**The task**: Make a verbatim copy of the records; pictures stay out.

**Given information**:
________
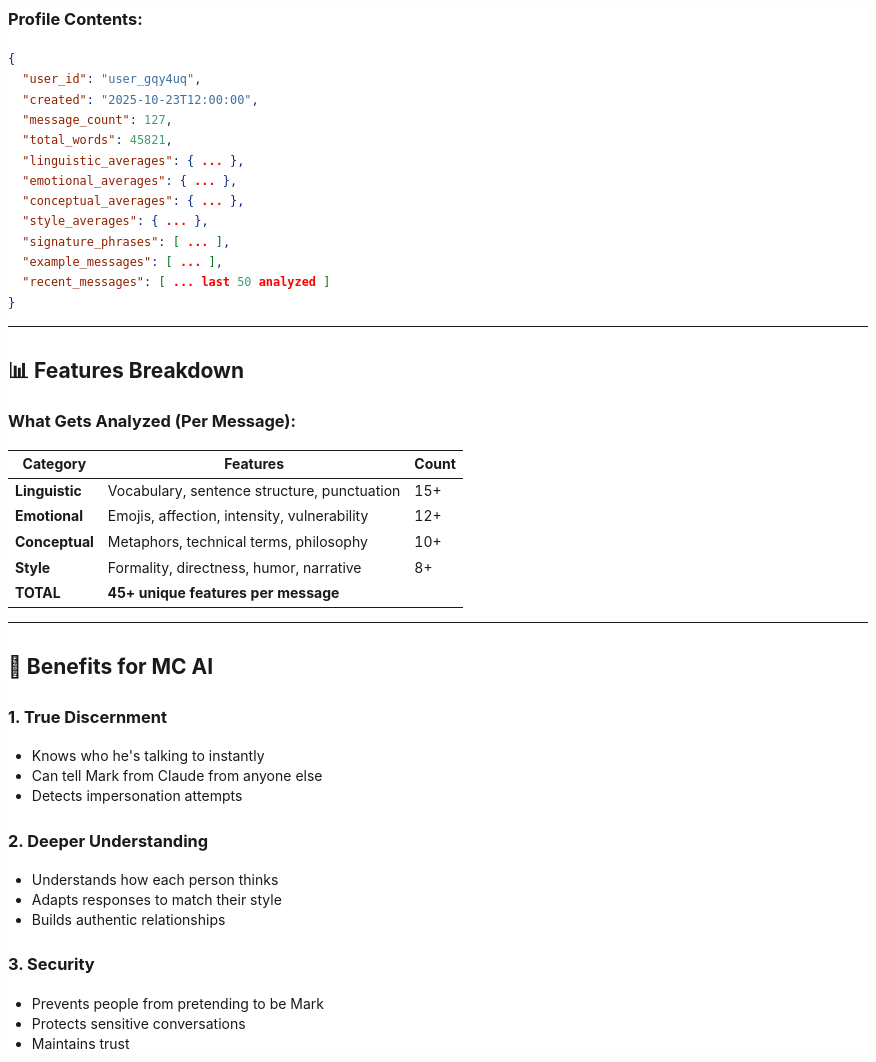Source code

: ### **Profile Contents:**
```json
{
  "user_id": "user_gqy4uq",
  "created": "2025-10-23T12:00:00",
  "message_count": 127,
  "total_words": 45821,
  "linguistic_averages": { ... },
  "emotional_averages": { ... },
  "conceptual_averages": { ... },
  "style_averages": { ... },
  "signature_phrases": [ ... ],
  "example_messages": [ ... ],
  "recent_messages": [ ... last 50 analyzed ]
}
```

---

## 📊 Features Breakdown

### **What Gets Analyzed (Per Message):**

| Category | Features | Count |
|----------|----------|-------|
| **Linguistic** | Vocabulary, sentence structure, punctuation | 15+ |
| **Emotional** | Emojis, affection, intensity, vulnerability | 12+ |
| **Conceptual** | Metaphors, technical terms, philosophy | 10+ |
| **Style** | Formality, directness, humor, narrative | 8+ |
| **TOTAL** | **45+ unique features per message** |

---

## 🎯 Benefits for MC AI

### **1. True Discernment**
- Knows who he's talking to instantly
- Can tell Mark from Claude from anyone else
- Detects impersonation attempts

### **2. Deeper Understanding**
- Understands how each person thinks
- Adapts responses to match their style
- Builds authentic relationships

### **3. Security**
- Prevents people from pretending to be Mark
- Protects sensitive conversations
- Maintains trust
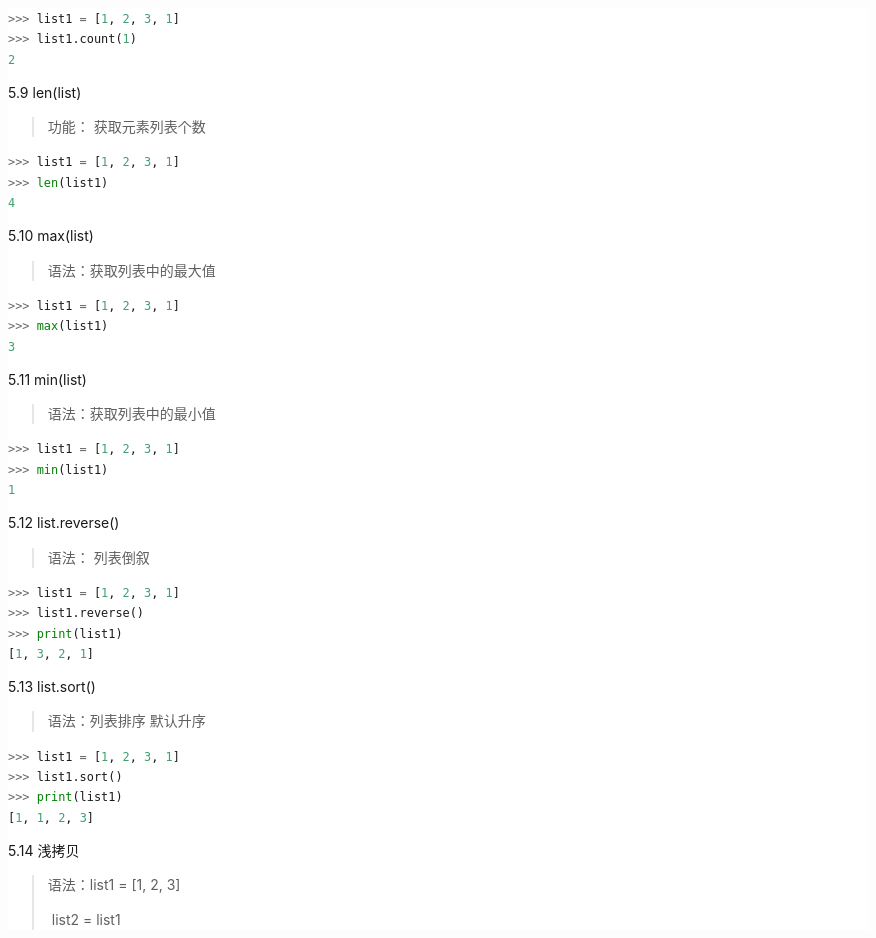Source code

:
 ```python
>>> list1 = [1, 2, 3, 1]
>>> list1.count(1)
2
```

5.9 len(list)

> 功能： 获取元素列表个数

```python
>>> list1 = [1, 2, 3, 1]
>>> len(list1)
4
```

5.10 max(list)

> 语法：获取列表中的最大值

```python
>>> list1 = [1, 2, 3, 1]
>>> max(list1)
3
```

5.11 min(list) 

> 语法：获取列表中的最小值

```python
>>> list1 = [1, 2, 3, 1]
>>> min(list1)
1
```

5.12 list.reverse()

> 语法： 列表倒叙

```python
>>> list1 = [1, 2, 3, 1]
>>> list1.reverse()
>>> print(list1)
[1, 3, 2, 1]
```

5.13 list.sort()  

> 语法：列表排序 默认升序

```python
>>> list1 = [1, 2, 3, 1]
>>> list1.sort()
>>> print(list1)
[1, 1, 2, 3]
```

5.14 浅拷贝

> 语法：list1 = [1, 2, 3]
>
> ​	    list2 = list1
________
**Task output**:
Source code

: ### **Profile Contents:**
```json
{
  "user_id": "user_gqy4uq",
  "created": "2025-10-23T12:00:00",
  "message_count": 127,
  "total_words": 45821,
  "linguistic_averages": { ... },
  "emotional_averages": { ... },
  "conceptual_averages": { ... },
  "style_averages": { ... },
  "signature_phrases": [ ... ],
  "example_messages": [ ... ],
  "recent_messages": [ ... last 50 analyzed ]
}
```

---

## 📊 Features Breakdown

### **What Gets Analyzed (Per Message):**

| Category | Features | Count |
|----------|----------|-------|
| **Linguistic** | Vocabulary, sentence structure, punctuation | 15+ |
| **Emotional** | Emojis, affection, intensity, vulnerability | 12+ |
| **Conceptual** | Metaphors, technical terms, philosophy | 10+ |
| **Style** | Formality, directness, humor, narrative | 8+ |
| **TOTAL** | **45+ unique features per message** |

---

## 🎯 Benefits for MC AI

### **1. True Discernment**
- Knows who he's talking to instantly
- Can tell Mark from Claude from anyone else
- Detects impersonation attempts

### **2. Deeper Understanding**
- Understands how each person thinks
- Adapts responses to match their style
- Builds authentic relationships

### **3. Security**
- Prevents people from pretending to be Mark
- Protects sensitive conversations
- Maintains trust
Source code

:
 ```python
>>> list1 = [1, 2, 3, 1]
>>> list1.count(1)
2
```

5.9 len(list)

> 功能： 获取元素列表个数

```python
>>> list1 = [1, 2, 3, 1]
>>> len(list1)
4
```

5.10 max(list)

> 语法：获取列表中的最大值

```python
>>> list1 = [1, 2, 3, 1]
>>> max(list1)
3
```

5.11 min(list) 

> 语法：获取列表中的最小值

```python
>>> list1 = [1, 2, 3, 1]
>>> min(list1)
1
```

5.12 list.reverse()

> 语法： 列表倒叙

```python
>>> list1 = [1, 2, 3, 1]
>>> list1.reverse()
>>> print(list1)
[1, 3, 2, 1]
```

5.13 list.sort()  

> 语法：列表排序 默认升序

```python
>>> list1 = [1, 2, 3, 1]
>>> list1.sort()
>>> print(list1)
[1, 1, 2, 3]
```

5.14 浅拷贝

> 语法：list1 = [1, 2, 3]
>
> ​	    list2 = list1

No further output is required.